We march through life — we accept mediocre things and grumble about bad coffee, someone giving us half of what we give them, receiving a C when we are capable of an A, or not having the money to buy tickets to the next big game. We don’t put into context that we accept the fact that our parents work day and night just to pay for our tuition. We accept bad coffee. We accept half of someone’s love that they give to us. We accept settling instead of waiting. We accept a C when we are capable of an A. We accept acquaintances.

Why don’t we dance? Find a job. Help your parents. Go for a latte the next time you walk into a coffee shop. Wait for your soul mate. Don’t settle. Study, and study hard. You have plenty of other nights to go out, but you’ll only have that exact test once. Be a friend and leave those who don’t make time for you.
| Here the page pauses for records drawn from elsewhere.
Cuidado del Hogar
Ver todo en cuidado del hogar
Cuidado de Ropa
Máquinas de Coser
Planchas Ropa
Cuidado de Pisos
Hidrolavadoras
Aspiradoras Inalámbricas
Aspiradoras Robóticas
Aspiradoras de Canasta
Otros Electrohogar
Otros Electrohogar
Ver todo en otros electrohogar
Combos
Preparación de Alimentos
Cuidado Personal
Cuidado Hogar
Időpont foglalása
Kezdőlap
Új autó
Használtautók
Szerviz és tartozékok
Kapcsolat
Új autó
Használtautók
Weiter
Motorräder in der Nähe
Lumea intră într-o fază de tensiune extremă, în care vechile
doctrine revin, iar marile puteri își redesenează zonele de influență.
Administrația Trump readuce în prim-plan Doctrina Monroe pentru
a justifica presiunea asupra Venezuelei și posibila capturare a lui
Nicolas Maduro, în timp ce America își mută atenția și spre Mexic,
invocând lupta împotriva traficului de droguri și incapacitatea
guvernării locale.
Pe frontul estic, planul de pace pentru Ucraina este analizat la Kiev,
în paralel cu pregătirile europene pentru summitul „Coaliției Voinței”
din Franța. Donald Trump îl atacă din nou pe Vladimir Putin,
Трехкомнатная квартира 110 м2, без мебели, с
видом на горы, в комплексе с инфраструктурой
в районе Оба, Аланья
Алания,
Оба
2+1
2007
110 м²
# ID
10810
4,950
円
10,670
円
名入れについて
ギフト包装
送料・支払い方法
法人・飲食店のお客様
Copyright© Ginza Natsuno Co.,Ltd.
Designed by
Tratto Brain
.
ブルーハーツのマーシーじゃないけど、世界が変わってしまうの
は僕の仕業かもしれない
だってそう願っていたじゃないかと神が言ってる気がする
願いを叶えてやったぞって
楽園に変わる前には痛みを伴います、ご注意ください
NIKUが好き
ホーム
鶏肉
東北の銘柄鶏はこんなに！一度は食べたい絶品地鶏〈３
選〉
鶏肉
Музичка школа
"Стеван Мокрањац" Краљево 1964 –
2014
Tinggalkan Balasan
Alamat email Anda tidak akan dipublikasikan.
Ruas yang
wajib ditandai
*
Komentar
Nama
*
Dancing through life is really what it’s all about.


But really, can they? Can all your worries really add a single moment to your life?

Last night, I saw what it really meant to be a family. It’s not like I have ever doubted the love my family has for one another before, but I genuinely experienced the bond that is wrapped around my family’s devotion. One instance happens, and both my brother and I are over at our parents’ home in a heartbeat. We were circled together, talking about how we have each other’s backs and how we would always be there for one another. My brother is 23 and I am 2o, and where were we? Sitting on our parents’ countertop listening to the problems that occurred that night and I could have sworn I flashed back in time to when I was five — when we sat on our parents’ countertop and listened to the problems that occurred in their lives.

So, the answer to the question ‘Can all your worries really add a single moment to your life?’ is actually quite simple.

Instead of worrying, lets dance. Dance through life and focus on not settling for anything less than what you are capable of. Don’t march through and ignore the problems of those that love you — dance and listen.